Alinhamento a Trump e bravatas da política externa colocam em suspenso aporte da China em fundo de US$ 20 bilhões com o Brasil

BR: O primeiro desembolso da China para um fundo de cooperação econômica formado com o Brasil, em 2016, durante o governo Michel Temer, num volume total de US$ 20 bilhões, está em suspenso. O governo chinês, que se comprometeu a investir US$ 15 bilhões no fundo mediante contrapartida de US$ 5 bilhões do Brasil, quer, antes de fazer o primeiro aporte, entender a política externa do governo Jair Bolsonaro.

As críticas feitas pelo então candidato durante as eleições presidenciais, aliadas à confirmação da política de alinhamento do Brasil com o governo de Donald Trump, nos Estados Unidos, colocaram os dirigentes do país asiático de sobreaviso. A informação é do jornal Valor Econômico.

A trava no aporte chinês ao fundo de cooperação é um reflexo negativo direto do atual posicionamento do Brasil em sua política externa.
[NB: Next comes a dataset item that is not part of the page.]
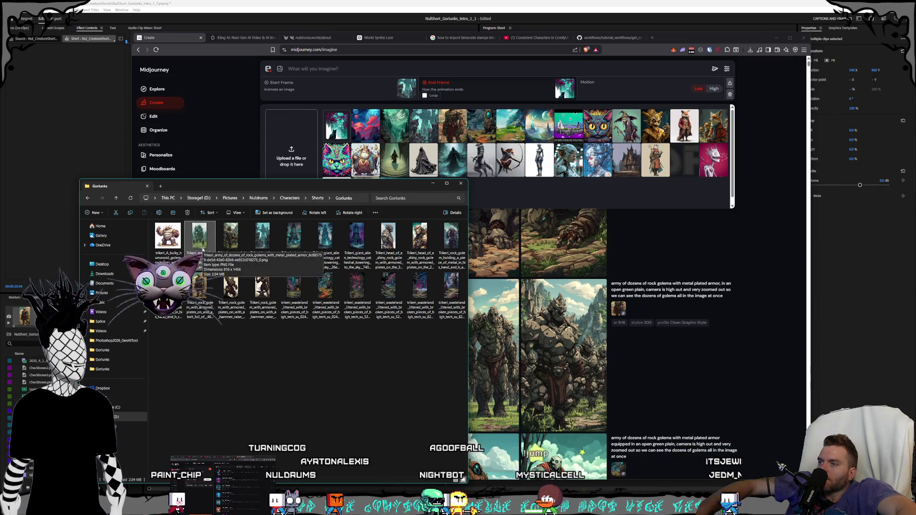
{"action": "double_click", "coordinate": [202, 248]}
Abaixo, notícia sobre a criação do fundo, de 11 de outubro de 2016:

O Ministério do Planejamento que representantes dos governos do Brasil e da China assinaram nesta terça-feira (11) memorando de entendimento para a constituição de um fundo de investimentos destinado a financiar projetos de infraestrutura na economia brasileira.

O acordo, informou o governo, é resultado de tratativas bilaterais concluídas após a visita do presidente Michel Temer à China no início de setembro.

“O fundo deverá ser capitalizado em até US$ 20 bilhões, sendo até US$ 15 bilhões de capital chinês e até US$ 5 bilhões brasileiro. A integralização dos recursos ocorrerá projeto a projeto, conforme o comitê diretivo delibere a aprovação do investimento”, acrescentou o Ministério do Planejamento.

Os setores que poderão receber recursos do fundo englobam logística, energia e recursos minerais, tecnologia avançada, agricultura, agroindústria e armazenagem agrícola, manufatura e serviços digitais, entre outros, dentro do território brasileiro, em benefício mútuo para as partes, informou o governo.

Em setembro, o ministro da Fazenda, Henrique Meirelles, avaliou, durante visita à China para reunião do G20, que o investimento total previsto em infraestrutura no Brasil deverá chegar a US$ 269 bilhões entre 2016 e 2019.

De acordo com o governo, os recursos do fundo que financiará projetos de infraestrutura no Brasil serão aportados à medida que eles sejam aprovados, com fontes variadas.

“Poderão haver recursos do FI-FGTS, do BNDES e de captação no setor privado. Trata-se de um mecanismo de coordenação dos recursos para viabilizar os projetos”, explicou o ministro interino do Planejamento, Desenvolvimento e Gestão, Dyogo Oliveira.

Segundo o Ministério do Planejamento, a concretização do fundo é algo sem precedentes na América Latina e, provavelmente, em outros continentes.

Ainda de acordo com o governo, o fundo será estabelecido como uma triagem de investimentos e um mecanismo de aprovação, e não como uma entidade constituída (na forma de empresa, sociedade ou outras formas) em qualquer jurisdição. “Os investimentos poderão assumir formas de equity investment, debt investment, funds, entre outras a serem acordadas entre as partes”, informou o Ministério do Planejamento.